Oddly, I'm having a hard time with finding something "sentimental." I used to think of myself as very sentimental, but I'm really not so much that way any more. Maybe it's an age thing. Maybe it's because when I was forced to move 5 times in 5 years I had to let go of a lot of things. Maybe it's because the little knick-knacks and things that are special "treasures," are physically difficult for me to maintain these days. They feel less like treasures than they used to, more like dusty things that make me ashamed of my inability to care for them. Here are a few of them, though.
The little lamb is almost as old as I am. It's kind of ugly, but I've had it since I was a little child back in the Dark Ages.

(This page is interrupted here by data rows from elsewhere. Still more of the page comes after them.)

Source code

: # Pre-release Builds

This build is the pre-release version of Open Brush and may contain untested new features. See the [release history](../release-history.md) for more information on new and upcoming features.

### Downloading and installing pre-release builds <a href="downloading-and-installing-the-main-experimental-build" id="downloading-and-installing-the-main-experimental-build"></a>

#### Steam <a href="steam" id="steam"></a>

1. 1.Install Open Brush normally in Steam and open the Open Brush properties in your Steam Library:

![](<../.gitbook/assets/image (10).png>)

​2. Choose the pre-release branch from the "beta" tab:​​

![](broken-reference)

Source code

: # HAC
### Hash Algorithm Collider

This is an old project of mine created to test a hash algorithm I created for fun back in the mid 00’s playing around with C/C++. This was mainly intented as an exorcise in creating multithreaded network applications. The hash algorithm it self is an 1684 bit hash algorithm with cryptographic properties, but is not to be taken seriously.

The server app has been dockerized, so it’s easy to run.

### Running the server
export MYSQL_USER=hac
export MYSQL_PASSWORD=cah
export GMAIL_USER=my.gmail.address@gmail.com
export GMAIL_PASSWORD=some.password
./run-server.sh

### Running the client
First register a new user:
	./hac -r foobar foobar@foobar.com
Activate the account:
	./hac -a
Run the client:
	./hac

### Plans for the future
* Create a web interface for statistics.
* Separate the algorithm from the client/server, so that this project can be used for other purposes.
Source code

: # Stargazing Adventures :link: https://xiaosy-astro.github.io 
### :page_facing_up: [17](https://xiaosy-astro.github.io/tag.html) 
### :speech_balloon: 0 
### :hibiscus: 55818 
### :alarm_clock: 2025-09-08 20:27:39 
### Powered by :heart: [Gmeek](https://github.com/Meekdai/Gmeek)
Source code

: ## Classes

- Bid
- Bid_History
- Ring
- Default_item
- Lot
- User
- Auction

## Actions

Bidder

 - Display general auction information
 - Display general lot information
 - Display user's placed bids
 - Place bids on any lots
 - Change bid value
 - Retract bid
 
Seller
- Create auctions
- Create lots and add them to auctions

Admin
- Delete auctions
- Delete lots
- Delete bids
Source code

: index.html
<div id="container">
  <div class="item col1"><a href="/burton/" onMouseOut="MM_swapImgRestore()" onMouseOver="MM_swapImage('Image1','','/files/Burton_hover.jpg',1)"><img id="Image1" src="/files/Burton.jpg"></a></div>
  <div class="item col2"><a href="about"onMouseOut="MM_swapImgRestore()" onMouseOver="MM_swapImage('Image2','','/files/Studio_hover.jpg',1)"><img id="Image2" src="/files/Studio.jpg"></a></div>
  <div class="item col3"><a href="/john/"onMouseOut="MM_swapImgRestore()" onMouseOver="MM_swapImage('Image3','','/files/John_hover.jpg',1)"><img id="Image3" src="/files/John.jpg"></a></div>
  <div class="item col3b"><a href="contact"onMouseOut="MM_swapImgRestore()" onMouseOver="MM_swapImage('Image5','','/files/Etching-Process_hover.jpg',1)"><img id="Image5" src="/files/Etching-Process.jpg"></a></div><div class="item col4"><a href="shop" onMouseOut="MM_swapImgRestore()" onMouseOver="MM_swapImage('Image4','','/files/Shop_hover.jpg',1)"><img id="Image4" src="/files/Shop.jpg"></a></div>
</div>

Next to the lamb is a Thai Demon Guard. It was given to me by a friend of mine in New York after she returned from the trip of a life-time to Thailand. You're supposed to hang in facing the front door and it keeps demons out. Seems to be working. It's been watching over me and mine for about 25 years now and is one of the first things I hang when I move into a new place. Below the little lamb is the only one of my mother's Hummel's I've kept. Back before my sentimentality began to wane I had about 11 of them. The rest (she had quite a few) were shared out to my brother and my sister's children. This little angel has a broken wing but I'm very fond of her anyway. Next to the angel is an eskimo carving that my sister's children pooled in on many years ago. Besides the fact that I like it, it's a gift from the three of them and that makes it special. The elephants on the bottom row belonged to my mother too. She loved elephants and this is one I gave her... mother and child. What I wanted from my mother but never quite got, I guess. The last item is a little ornament. I'm not sure where it came from. It's a lute, but it makes me think of my father who played the mandolin. A big part of my relationship with my father centered around music. I would sit at the piano and play and sing and he would play his mandolin. He was often drunk for these sessions and there was a lot of complex family drama around them, but they are none-the-less among my happier memories. I really miss having a piano. So that's my journey into sentimentality.